While hospitals have been using UV-C lights for decades to disinfect operating rooms, the technology was not widely adopted because the machinery was expensive, said Ben Boyer, a co-founder of R-Zero.
R-Zero, formed in April last year, makes its UV-C light banks on wheels in San Jose. The company said it has booked $15 million in sales to schools, restaurants, senior care facilities, sports arenas and jails, through a subscription model that starts at $17 a day.
It plans to unveil a suite of sensors and a small, safe UV-C light machine that turns on automatically when people are in the room, an improvement over its current UV-C light product that turns off when someone enters the room.

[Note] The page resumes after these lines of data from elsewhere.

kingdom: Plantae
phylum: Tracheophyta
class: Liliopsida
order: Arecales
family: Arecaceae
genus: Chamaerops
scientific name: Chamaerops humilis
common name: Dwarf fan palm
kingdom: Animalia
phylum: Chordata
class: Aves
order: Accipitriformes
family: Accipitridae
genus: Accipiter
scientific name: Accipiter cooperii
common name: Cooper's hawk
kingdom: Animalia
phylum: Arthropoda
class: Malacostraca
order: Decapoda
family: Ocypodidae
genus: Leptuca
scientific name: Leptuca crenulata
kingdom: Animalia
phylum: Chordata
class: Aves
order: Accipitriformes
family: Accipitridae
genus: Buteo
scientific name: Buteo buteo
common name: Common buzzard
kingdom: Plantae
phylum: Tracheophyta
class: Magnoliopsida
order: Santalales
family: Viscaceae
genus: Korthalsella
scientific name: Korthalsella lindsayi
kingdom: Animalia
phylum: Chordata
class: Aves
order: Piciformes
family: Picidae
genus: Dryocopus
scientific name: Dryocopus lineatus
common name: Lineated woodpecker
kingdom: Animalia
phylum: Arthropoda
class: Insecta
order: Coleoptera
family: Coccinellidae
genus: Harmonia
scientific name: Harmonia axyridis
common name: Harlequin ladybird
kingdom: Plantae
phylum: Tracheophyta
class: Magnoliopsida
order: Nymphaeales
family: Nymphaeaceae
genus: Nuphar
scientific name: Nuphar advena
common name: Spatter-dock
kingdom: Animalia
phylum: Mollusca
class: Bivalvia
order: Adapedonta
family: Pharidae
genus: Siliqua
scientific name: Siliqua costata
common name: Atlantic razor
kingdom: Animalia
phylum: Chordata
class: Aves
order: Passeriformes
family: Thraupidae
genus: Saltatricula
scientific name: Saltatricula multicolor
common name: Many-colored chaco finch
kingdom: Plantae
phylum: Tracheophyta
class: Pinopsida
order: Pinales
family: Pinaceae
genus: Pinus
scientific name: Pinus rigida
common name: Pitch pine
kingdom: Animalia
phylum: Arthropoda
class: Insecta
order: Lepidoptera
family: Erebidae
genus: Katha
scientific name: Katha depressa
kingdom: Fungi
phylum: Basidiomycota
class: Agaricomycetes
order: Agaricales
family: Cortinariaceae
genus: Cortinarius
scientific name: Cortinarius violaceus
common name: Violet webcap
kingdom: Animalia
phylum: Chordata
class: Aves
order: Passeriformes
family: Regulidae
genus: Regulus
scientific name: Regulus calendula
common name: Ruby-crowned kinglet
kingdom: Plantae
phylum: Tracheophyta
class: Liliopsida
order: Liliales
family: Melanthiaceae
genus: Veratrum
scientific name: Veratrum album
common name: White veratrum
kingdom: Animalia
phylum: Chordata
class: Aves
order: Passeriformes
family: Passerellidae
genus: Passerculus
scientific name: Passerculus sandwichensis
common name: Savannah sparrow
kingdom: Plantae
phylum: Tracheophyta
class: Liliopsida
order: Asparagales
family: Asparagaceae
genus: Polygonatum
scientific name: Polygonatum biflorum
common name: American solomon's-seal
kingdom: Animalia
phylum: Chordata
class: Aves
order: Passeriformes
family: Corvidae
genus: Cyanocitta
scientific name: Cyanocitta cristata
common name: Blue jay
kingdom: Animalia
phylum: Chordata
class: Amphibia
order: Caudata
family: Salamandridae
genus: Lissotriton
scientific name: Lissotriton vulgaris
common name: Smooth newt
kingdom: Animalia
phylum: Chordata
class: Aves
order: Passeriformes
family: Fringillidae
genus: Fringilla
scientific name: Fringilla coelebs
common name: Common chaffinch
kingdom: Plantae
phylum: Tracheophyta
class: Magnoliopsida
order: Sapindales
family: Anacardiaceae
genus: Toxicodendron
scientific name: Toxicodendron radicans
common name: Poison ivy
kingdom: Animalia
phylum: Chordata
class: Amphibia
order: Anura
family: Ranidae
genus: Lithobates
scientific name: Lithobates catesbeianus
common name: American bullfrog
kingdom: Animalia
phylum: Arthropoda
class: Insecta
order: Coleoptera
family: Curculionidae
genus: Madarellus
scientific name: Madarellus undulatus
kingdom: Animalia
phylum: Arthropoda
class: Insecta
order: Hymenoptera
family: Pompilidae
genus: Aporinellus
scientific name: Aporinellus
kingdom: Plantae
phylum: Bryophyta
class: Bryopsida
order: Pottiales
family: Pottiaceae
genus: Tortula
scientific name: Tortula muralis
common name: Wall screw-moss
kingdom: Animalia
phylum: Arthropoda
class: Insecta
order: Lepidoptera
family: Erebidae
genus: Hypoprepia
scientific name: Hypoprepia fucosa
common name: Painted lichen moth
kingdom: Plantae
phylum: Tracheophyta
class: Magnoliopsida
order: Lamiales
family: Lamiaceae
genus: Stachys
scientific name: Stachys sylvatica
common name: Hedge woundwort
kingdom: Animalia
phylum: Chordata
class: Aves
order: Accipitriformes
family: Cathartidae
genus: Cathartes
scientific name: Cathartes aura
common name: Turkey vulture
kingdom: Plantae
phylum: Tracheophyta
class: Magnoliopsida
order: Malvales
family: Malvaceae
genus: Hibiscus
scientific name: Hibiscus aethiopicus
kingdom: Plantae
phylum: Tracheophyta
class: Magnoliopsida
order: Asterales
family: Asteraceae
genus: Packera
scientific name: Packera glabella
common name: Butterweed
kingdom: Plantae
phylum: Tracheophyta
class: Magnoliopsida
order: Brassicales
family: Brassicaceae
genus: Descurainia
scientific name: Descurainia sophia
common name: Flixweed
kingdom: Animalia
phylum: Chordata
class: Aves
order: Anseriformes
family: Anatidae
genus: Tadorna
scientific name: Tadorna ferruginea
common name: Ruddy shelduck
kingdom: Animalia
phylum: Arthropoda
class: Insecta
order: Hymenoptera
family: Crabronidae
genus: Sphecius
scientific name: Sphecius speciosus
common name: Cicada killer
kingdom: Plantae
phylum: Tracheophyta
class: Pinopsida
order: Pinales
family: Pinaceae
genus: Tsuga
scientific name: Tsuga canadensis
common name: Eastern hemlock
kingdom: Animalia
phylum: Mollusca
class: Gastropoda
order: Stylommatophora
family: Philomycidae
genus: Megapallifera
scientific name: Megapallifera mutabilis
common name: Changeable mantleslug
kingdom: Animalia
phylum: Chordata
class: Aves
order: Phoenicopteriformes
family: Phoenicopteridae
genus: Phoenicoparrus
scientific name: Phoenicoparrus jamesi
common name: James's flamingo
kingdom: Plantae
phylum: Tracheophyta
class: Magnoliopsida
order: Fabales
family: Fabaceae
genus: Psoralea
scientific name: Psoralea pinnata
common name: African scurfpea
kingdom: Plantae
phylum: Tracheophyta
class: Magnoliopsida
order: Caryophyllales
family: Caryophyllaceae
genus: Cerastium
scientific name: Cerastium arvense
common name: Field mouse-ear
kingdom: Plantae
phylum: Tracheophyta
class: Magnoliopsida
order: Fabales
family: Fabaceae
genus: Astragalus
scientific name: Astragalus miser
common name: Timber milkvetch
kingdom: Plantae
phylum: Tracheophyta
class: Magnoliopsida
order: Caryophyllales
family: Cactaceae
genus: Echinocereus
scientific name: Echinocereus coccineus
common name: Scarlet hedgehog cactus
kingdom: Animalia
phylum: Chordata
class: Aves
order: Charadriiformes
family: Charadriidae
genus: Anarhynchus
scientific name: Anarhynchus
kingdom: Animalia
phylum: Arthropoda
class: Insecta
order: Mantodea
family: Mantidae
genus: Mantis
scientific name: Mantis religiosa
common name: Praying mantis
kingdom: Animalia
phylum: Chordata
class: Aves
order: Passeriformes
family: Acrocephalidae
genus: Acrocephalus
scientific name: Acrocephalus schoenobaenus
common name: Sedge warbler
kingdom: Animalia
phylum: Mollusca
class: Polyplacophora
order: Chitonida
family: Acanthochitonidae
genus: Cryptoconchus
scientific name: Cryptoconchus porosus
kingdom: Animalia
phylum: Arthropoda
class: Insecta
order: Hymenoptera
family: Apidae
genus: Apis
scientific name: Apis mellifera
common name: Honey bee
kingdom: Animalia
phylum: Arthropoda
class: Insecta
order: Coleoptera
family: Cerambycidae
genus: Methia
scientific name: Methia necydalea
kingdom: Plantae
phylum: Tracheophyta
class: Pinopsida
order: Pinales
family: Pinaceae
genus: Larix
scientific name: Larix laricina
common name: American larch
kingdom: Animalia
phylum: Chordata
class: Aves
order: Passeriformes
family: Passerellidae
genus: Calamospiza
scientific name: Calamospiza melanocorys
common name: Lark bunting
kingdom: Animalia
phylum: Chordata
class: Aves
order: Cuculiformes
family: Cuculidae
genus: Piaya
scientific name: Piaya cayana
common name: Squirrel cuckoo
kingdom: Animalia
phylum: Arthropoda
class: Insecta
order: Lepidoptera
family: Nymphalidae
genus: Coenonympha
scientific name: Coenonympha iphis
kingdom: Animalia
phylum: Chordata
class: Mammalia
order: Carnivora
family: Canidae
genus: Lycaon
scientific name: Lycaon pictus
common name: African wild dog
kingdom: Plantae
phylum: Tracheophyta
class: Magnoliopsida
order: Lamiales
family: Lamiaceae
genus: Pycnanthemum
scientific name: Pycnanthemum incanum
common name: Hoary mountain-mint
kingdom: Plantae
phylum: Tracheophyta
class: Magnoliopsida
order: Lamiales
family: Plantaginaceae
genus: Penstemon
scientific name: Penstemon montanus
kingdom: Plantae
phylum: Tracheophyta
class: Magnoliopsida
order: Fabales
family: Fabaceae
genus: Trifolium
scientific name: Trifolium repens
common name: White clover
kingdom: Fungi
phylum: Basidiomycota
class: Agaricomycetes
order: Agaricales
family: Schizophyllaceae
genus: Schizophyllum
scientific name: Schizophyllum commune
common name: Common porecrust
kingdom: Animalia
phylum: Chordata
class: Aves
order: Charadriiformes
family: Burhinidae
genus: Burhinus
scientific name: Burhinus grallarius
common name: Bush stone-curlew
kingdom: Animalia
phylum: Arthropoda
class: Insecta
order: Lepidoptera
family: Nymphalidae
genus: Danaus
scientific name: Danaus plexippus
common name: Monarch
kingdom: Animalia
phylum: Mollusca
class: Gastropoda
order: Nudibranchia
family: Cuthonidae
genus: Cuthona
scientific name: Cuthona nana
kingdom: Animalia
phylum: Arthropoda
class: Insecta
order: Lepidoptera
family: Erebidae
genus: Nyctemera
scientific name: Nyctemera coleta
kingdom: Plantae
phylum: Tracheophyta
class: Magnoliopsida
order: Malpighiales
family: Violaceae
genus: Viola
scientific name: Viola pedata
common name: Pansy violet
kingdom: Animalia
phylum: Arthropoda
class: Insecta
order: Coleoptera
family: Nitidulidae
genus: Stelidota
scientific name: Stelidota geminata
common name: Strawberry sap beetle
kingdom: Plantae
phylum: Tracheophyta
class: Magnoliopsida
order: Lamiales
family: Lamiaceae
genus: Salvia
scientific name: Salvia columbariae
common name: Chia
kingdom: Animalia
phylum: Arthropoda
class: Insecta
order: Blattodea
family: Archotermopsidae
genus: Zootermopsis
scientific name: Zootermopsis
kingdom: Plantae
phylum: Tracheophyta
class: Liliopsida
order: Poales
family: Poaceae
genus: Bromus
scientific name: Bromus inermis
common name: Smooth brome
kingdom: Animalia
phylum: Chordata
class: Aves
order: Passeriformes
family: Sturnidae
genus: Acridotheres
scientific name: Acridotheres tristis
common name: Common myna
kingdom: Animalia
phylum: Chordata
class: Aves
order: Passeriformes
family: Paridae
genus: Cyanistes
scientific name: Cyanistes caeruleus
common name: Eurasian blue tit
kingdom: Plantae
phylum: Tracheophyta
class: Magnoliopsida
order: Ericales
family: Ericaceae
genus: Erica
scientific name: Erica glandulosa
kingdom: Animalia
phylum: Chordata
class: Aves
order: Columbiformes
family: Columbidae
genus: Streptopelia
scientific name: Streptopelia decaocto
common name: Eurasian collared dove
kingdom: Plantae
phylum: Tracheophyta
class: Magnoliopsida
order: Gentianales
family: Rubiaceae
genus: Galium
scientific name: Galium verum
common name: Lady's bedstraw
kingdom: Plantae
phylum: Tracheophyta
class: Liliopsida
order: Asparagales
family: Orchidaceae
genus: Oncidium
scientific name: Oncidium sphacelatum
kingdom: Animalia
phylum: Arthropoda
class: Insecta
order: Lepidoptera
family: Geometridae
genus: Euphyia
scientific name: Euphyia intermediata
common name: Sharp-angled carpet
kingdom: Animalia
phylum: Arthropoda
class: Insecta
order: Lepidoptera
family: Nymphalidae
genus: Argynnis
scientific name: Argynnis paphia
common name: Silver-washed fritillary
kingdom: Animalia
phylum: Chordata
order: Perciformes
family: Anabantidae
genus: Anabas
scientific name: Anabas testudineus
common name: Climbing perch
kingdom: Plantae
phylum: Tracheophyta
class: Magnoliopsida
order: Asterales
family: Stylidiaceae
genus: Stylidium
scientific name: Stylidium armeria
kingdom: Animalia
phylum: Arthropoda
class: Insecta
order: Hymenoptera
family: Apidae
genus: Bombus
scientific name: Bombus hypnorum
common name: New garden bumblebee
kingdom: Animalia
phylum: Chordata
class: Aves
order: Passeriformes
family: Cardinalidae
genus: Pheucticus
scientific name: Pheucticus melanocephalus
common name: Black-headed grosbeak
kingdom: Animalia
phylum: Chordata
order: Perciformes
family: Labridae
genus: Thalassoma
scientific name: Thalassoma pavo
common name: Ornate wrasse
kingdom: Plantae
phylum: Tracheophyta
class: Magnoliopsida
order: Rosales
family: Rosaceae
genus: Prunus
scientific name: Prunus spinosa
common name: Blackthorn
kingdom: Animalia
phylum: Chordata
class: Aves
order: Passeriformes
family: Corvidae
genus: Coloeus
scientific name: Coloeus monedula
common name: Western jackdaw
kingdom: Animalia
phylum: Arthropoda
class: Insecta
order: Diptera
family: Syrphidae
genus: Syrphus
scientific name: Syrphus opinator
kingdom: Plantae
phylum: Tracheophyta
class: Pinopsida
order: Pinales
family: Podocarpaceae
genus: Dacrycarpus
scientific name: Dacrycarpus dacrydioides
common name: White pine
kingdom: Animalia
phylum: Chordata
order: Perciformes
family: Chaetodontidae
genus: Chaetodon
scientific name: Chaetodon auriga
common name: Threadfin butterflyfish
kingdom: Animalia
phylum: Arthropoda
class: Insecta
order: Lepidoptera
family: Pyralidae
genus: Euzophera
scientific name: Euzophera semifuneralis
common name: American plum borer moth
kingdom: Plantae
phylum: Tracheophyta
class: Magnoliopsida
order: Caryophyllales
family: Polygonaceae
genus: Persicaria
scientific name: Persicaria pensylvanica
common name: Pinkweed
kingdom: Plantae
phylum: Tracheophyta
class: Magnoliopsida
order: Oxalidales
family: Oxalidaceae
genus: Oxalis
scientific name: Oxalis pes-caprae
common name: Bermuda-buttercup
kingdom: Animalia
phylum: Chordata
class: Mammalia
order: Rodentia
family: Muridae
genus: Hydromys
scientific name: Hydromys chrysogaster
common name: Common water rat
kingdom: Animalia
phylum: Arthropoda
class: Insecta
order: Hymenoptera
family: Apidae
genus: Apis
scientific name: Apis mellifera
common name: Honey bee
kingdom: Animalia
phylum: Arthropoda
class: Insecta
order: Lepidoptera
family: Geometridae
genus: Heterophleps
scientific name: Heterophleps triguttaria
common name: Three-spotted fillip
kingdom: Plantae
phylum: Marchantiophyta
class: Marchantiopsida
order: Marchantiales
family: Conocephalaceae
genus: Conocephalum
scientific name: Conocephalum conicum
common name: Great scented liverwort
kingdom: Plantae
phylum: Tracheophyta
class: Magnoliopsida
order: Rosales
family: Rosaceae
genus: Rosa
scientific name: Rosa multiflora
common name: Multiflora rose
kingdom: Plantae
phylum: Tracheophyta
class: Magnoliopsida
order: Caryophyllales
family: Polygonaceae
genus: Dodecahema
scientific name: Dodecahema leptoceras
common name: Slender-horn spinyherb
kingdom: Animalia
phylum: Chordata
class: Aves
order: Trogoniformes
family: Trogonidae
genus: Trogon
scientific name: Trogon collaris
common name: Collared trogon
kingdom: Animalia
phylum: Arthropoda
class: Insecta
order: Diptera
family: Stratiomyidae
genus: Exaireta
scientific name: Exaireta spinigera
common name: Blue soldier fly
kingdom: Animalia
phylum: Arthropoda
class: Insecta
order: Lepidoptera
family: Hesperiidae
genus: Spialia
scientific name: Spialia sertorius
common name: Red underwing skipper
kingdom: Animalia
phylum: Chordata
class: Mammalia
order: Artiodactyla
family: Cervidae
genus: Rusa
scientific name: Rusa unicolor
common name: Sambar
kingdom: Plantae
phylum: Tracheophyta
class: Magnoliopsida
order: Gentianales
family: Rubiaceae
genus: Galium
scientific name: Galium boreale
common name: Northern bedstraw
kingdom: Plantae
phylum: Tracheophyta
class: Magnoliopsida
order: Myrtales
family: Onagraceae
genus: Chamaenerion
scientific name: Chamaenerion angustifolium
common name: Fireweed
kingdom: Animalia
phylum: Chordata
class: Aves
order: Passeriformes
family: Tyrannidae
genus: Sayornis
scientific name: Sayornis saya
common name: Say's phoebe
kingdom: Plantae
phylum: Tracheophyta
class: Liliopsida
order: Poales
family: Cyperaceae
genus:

The company uses software to collect the data and automate the whole process, said Boyer.
Boyer said he is confident that a pirate or legacy UV-C maker could not compete with R-Zero even if it was able to replicate some of the company’s devices.
“Systems are very hard to copy,” he said.
Ira Ehrenpreis an early investor in Tesla Inc and SpaceX who first invested in R-Zero last year, said technology is disrupting the cleaning industry.
“The idea of taking an approach that has been terrible for our planet and equally terrible for the applicators or the folks that have not had a voice to speak up for themselves” and eliminating the chemicals from it, said Ehrenpreis, fit with the goal of his venture capital firm DBL Partners.
The latest round brings the total raised by R-Zero to $58 million. It was led by Silicon Valley venture capital firm World Innovation Lab.